**WORK REQUEST**
Keeping each line exactly as it is, output all of the records.

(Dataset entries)
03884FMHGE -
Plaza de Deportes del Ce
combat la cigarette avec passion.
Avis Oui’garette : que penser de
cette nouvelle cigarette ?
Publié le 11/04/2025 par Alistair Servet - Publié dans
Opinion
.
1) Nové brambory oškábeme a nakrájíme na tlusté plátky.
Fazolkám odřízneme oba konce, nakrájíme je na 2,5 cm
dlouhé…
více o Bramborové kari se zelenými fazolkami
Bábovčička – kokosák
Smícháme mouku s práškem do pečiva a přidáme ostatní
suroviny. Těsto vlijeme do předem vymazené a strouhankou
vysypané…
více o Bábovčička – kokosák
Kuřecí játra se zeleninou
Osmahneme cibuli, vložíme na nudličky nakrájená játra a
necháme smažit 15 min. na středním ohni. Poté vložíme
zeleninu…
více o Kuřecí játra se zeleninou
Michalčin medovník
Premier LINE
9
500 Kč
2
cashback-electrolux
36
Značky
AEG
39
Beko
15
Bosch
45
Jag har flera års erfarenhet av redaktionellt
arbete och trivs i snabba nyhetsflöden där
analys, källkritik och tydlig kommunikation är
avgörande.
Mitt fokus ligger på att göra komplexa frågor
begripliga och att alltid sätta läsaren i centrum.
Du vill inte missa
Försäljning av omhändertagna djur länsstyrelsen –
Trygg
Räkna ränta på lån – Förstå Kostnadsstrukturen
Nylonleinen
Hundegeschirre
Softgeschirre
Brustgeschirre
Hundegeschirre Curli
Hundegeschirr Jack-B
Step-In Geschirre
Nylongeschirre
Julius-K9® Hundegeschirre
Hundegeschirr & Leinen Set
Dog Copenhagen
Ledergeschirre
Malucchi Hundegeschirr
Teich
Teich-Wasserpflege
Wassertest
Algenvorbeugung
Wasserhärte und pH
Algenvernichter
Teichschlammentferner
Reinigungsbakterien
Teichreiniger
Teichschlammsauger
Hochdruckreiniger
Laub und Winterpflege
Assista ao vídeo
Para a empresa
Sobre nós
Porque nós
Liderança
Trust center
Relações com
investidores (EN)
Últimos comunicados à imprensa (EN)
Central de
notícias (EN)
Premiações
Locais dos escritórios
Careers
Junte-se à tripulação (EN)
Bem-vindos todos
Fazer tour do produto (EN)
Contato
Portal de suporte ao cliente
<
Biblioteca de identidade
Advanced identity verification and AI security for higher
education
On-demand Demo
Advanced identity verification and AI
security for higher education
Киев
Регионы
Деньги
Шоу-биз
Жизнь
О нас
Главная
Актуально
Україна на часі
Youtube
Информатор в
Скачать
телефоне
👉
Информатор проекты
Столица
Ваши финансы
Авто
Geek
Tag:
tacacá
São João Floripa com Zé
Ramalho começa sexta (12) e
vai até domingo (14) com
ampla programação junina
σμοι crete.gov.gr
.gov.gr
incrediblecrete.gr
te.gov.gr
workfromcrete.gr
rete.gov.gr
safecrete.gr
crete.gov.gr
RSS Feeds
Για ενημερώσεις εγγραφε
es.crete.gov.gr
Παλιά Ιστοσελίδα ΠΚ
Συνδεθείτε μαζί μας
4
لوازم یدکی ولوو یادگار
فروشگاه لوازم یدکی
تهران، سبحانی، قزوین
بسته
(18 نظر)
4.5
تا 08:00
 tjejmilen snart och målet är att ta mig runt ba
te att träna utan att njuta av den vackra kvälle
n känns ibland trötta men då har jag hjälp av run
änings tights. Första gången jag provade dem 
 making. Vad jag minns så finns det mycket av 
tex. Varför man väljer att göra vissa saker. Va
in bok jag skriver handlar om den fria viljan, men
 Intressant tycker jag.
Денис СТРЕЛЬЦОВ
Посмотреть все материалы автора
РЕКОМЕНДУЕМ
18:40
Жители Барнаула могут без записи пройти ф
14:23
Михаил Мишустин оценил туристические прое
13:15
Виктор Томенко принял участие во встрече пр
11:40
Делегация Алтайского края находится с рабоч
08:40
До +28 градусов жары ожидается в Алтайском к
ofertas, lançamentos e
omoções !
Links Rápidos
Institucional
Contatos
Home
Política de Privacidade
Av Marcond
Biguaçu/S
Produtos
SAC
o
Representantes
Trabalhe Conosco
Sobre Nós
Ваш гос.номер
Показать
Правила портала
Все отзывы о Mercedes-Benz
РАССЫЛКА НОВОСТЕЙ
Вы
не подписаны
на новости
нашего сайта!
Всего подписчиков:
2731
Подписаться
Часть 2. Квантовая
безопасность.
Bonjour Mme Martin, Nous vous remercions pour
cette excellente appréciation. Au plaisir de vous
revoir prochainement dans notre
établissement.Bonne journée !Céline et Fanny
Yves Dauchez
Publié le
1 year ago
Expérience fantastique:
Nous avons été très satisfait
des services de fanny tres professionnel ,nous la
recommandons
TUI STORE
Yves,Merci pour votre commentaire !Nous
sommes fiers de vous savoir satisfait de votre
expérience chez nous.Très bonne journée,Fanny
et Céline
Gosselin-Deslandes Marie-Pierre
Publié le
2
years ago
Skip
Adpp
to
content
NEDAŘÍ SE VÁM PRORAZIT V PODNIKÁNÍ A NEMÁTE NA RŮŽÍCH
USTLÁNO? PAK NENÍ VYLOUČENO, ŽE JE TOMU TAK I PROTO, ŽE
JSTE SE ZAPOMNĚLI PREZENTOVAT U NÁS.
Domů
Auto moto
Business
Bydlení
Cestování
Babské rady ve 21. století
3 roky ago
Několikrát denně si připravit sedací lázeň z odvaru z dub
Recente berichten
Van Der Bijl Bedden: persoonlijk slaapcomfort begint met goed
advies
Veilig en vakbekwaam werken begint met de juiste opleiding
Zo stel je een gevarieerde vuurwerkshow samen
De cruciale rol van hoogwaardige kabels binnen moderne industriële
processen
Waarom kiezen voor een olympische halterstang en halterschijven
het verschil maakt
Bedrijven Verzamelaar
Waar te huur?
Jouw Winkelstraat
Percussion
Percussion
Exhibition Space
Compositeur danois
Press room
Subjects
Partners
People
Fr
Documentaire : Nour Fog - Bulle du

**WRITTEN ANSWER**
03884FMHGE -
Plaza de Deportes del Ce
combat la cigarette avec passion.
Avis Oui’garette : que penser de
cette nouvelle cigarette ?
Publié le 11/04/2025 par Alistair Servet - Publié dans
Opinion
.
1) Nové brambory oškábeme a nakrájíme na tlusté plátky.
Fazolkám odřízneme oba konce, nakrájíme je na 2,5 cm
dlouhé…
více o Bramborové kari se zelenými fazolkami
Bábovčička – kokosák
Smícháme mouku s práškem do pečiva a přidáme ostatní
suroviny. Těsto vlijeme do předem vymazené a strouhankou
vysypané…
více o Bábovčička – kokosák
Kuřecí játra se zeleninou
Osmahneme cibuli, vložíme na nudličky nakrájená játra a
necháme smažit 15 min. na středním ohni. Poté vložíme
zeleninu…
více o Kuřecí játra se zeleninou
Michalčin medovník
Premier LINE
9
500 Kč
2
cashback-electrolux
36
Značky
AEG
39
Beko
15
Bosch
45
Jag har flera års erfarenhet av redaktionellt
arbete och trivs i snabba nyhetsflöden där
analys, källkritik och tydlig kommunikation är
avgörande.
Mitt fokus ligger på att göra komplexa frågor
begripliga och att alltid sätta läsaren i centrum.
Du vill inte missa
Försäljning av omhändertagna djur länsstyrelsen –
Trygg
Räkna ränta på lån – Förstå Kostnadsstrukturen
Nylonleinen
Hundegeschirre
Softgeschirre
Brustgeschirre
Hundegeschirre Curli
Hundegeschirr Jack-B
Step-In Geschirre
Nylongeschirre
Julius-K9® Hundegeschirre
Hundegeschirr & Leinen Set
Dog Copenhagen
Ledergeschirre
Malucchi Hundegeschirr
Teich
Teich-Wasserpflege
Wassertest
Algenvorbeugung
Wasserhärte und pH
Algenvernichter
Teichschlammentferner
Reinigungsbakterien
Teichreiniger
Teichschlammsauger
Hochdruckreiniger
Laub und Winterpflege
Assista ao vídeo
Para a empresa
Sobre nós
Porque nós
Liderança
Trust center
Relações com
investidores (EN)
Últimos comunicados à imprensa (EN)
Central de
notícias (EN)
Premiações
Locais dos escritórios
Careers
Junte-se à tripulação (EN)
Bem-vindos todos
Fazer tour do produto (EN)
Contato
Portal de suporte ao cliente
<
Biblioteca de identidade
Advanced identity verification and AI security for higher
education
On-demand Demo
Advanced identity verification and AI
security for higher education
Киев
Регионы
Деньги
Шоу-биз
Жизнь
О нас
Главная
Актуально
Україна на часі
Youtube
Информатор в
Скачать
телефоне
👉
Информатор проекты
Столица
Ваши финансы
Авто
Geek
Tag:
tacacá
São João Floripa com Zé
Ramalho começa sexta (12) e
vai até domingo (14) com
ampla programação junina
σμοι crete.gov.gr
.gov.gr
incrediblecrete.gr
te.gov.gr
workfromcrete.gr
rete.gov.gr
safecrete.gr
crete.gov.gr
RSS Feeds
Για ενημερώσεις εγγραφε
es.crete.gov.gr
Παλιά Ιστοσελίδα ΠΚ
Συνδεθείτε μαζί μας
4
لوازم یدکی ولوو یادگار
فروشگاه لوازم یدکی
تهران، سبحانی، قزوین
بسته
(18 نظر)
4.5
تا 08:00
 tjejmilen snart och målet är att ta mig runt ba
te att träna utan att njuta av den vackra kvälle
n känns ibland trötta men då har jag hjälp av run
änings tights. Första gången jag provade dem 
 making. Vad jag minns så finns det mycket av 
tex. Varför man väljer att göra vissa saker. Va
in bok jag skriver handlar om den fria viljan, men
 Intressant tycker jag.
Денис СТРЕЛЬЦОВ
Посмотреть все материалы автора
РЕКОМЕНДУЕМ
18:40
Жители Барнаула могут без записи пройти ф
14:23
Михаил Мишустин оценил туристические прое
13:15
Виктор Томенко принял участие во встрече пр
11:40
Делегация Алтайского края находится с рабоч
08:40
До +28 градусов жары ожидается в Алтайском к
ofertas, lançamentos e
omoções !
Links Rápidos
Institucional
Contatos
Home
Política de Privacidade
Av Marcond
Biguaçu/S
Produtos
SAC
o
Representantes
Trabalhe Conosco
Sobre Nós
Ваш гос.номер
Показать
Правила портала
Все отзывы о Mercedes-Benz
РАССЫЛКА НОВОСТЕЙ
Вы
не подписаны
на новости
нашего сайта!
Всего подписчиков:
2731
Подписаться
Часть 2. Квантовая
безопасность.
Bonjour Mme Martin, Nous vous remercions pour
cette excellente appréciation. Au plaisir de vous
revoir prochainement dans notre
établissement.Bonne journée !Céline et Fanny
Yves Dauchez
Publié le
1 year ago
Expérience fantastique:
Nous avons été très satisfait
des services de fanny tres professionnel ,nous la
recommandons
TUI STORE
Yves,Merci pour votre commentaire !Nous
sommes fiers de vous savoir satisfait de votre
expérience chez nous.Très bonne journée,Fanny
et Céline
Gosselin-Deslandes Marie-Pierre
Publié le
2
years ago
Skip
Adpp
to
content
NEDAŘÍ SE VÁM PRORAZIT V PODNIKÁNÍ A NEMÁTE NA RŮŽÍCH
USTLÁNO? PAK NENÍ VYLOUČENO, ŽE JE TOMU TAK I PROTO, ŽE
JSTE SE ZAPOMNĚLI PREZENTOVAT U NÁS.
Domů
Auto moto
Business
Bydlení
Cestování
Babské rady ve 21. století
3 roky ago
Několikrát denně si připravit sedací lázeň z odvaru z dub
Recente berichten
Van Der Bijl Bedden: persoonlijk slaapcomfort begint met goed
advies
Veilig en vakbekwaam werken begint met de juiste opleiding
Zo stel je een gevarieerde vuurwerkshow samen
De cruciale rol van hoogwaardige kabels binnen moderne industriële
processen
Waarom kiezen voor een olympische halterstang en halterschijven
het verschil maakt
Bedrijven Verzamelaar
Waar te huur?
Jouw Winkelstraat
Percussion
Percussion
Exhibition Space
Compositeur danois
Press room
Subjects
Partners
People
Fr
Documentaire : Nour Fog - Bulle du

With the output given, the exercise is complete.